● **Working data**:
-- -- --
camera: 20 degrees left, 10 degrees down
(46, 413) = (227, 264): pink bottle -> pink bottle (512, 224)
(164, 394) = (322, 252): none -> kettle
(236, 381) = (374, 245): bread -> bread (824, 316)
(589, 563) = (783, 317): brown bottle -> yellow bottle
-- -- --
● **Your assignment**: Wherever the string "bottle" appears in a line of the records, copy that line.

● **Exercise response**:
(46, 413) = (227, 264): pink bottle -> pink bottle (512, 224)
(589, 563) = (783, 317): brown bottle -> yellow bottle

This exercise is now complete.